Epinefeu et Haugh Daguebiche s’absentaient de la capitale des mois entiers. Avec d’autres, ils étaient les yeux et les oreilles de la reine-mère hors du Qualinesti. Bref, ses loyaux guerriers et ses hérauts.
— Nayla..., dit Laurana.
Epinefeu renvoya ses chiens, qui sortirent dans le jardin. Ses longs cheveux blonds nattés balayaient sa magnifique chute de reins. Dénoués, ils devaient la couvrir comme un voile lustré.
Nayla fit la révérence devant Gilthas.
— Bonjour, Votre Majesté... (Elle se tourna vers Laurana.) Altesse, je suis rentrée plus tôt que prévu, laissant à Haugh le soin de continuer notre mission. Tout se passe bien.

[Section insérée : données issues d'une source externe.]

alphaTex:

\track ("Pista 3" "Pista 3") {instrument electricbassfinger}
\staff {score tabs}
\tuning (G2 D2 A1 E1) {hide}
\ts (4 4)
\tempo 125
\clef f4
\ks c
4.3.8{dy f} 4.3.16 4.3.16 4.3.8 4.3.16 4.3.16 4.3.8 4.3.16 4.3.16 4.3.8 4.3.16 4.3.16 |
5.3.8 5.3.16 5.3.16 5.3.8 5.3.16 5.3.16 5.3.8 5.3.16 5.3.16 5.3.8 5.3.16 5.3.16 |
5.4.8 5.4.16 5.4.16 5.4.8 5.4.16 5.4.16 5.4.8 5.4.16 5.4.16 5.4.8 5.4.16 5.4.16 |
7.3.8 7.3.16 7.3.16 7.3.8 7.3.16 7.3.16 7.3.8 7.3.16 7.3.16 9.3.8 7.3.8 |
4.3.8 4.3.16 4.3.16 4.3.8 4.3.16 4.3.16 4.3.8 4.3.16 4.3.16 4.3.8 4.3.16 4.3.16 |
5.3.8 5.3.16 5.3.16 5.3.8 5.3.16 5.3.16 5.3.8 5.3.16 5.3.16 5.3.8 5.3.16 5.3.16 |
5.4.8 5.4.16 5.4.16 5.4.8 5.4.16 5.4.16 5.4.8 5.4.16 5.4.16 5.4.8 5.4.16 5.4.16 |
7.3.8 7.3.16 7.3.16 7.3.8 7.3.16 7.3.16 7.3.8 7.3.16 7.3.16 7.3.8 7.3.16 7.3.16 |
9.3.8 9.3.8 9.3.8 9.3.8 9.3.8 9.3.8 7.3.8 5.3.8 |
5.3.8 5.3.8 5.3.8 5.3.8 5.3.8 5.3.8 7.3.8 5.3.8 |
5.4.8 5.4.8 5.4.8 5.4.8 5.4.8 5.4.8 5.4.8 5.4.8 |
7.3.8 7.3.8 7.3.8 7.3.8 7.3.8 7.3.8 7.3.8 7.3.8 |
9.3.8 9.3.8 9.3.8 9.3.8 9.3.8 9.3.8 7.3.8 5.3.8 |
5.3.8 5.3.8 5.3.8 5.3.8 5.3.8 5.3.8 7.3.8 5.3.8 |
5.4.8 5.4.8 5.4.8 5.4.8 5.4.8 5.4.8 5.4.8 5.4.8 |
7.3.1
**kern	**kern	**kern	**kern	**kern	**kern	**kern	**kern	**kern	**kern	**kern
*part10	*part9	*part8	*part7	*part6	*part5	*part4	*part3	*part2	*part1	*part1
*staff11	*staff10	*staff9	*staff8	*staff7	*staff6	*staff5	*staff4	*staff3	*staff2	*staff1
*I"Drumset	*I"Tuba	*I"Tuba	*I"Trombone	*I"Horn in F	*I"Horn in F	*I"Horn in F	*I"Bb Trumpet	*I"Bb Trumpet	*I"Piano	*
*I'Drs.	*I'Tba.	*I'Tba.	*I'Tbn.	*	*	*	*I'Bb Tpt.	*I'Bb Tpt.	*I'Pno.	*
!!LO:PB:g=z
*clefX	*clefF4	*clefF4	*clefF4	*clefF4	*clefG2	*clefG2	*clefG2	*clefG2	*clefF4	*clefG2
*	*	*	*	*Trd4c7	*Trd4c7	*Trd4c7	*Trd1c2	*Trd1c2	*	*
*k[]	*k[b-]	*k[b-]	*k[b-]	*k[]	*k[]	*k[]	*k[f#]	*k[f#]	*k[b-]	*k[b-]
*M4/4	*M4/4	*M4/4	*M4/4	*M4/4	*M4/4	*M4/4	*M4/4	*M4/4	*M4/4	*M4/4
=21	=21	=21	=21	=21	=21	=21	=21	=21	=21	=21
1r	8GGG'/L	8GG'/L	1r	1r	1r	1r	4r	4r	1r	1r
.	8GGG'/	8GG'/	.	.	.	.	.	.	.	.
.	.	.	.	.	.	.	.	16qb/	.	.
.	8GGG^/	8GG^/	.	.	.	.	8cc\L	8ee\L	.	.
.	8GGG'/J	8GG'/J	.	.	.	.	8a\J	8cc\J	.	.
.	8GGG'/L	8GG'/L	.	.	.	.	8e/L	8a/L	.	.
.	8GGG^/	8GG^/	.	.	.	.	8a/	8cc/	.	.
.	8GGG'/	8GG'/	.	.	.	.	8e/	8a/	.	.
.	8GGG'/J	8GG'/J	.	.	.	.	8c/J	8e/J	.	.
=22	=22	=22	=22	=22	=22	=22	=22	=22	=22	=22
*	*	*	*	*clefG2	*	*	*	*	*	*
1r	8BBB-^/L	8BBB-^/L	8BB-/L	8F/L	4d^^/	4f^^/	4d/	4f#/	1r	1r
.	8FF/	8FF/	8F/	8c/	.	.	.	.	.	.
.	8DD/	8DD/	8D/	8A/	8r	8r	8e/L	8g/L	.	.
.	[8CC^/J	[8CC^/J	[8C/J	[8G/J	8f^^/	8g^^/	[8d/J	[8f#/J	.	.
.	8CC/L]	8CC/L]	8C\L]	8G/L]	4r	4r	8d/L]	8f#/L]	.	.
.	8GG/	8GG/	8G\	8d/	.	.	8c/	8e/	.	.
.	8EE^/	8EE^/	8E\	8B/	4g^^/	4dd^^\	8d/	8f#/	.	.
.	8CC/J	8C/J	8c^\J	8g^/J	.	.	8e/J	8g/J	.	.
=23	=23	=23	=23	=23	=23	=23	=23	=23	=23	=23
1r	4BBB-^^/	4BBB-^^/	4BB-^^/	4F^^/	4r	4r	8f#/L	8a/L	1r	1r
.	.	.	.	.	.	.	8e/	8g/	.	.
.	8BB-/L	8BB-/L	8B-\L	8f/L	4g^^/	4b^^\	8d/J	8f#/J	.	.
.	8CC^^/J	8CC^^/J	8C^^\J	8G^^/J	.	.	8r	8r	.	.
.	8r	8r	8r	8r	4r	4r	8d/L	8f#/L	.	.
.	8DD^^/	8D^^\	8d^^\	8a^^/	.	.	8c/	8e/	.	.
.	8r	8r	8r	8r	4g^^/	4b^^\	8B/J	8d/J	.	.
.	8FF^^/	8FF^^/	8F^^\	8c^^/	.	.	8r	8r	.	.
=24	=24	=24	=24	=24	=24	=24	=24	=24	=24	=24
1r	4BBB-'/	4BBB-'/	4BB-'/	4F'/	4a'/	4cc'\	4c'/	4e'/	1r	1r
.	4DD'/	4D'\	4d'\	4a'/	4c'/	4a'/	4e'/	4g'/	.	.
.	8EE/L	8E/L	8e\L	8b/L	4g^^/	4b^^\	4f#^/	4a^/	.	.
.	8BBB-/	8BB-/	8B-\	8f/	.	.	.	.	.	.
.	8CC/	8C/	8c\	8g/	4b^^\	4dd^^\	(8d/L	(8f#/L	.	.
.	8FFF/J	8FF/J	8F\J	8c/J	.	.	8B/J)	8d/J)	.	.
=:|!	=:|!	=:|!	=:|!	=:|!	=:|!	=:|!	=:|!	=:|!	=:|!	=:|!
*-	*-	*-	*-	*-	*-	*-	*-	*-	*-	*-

Aussi lisse qu’un lac qu’aucune brise ne ridait, Laurana resta impassible.
— Tu reviens par des moyens inhabituels, Nayla. Pourquoi ?
L’agent sortit de la poche de sa jupe une bourse en cuir. Elle contenait une émeraude en forme de feuille à demi pliée. Epinefeu la donna à Laurana.
— Majesté, merci de m’avoir permis d’utiliser ce talisman. Il fonctionne bien. (Elle hésita, puis se tourna vers Gilthas.) Sire, j’apporte des nouvelles... Bien que j’ignore les tenants et les aboutissants de l’affaire, vous comprendrez, je l’espère, que je vous les transmette sans la moindre arrière-pensée...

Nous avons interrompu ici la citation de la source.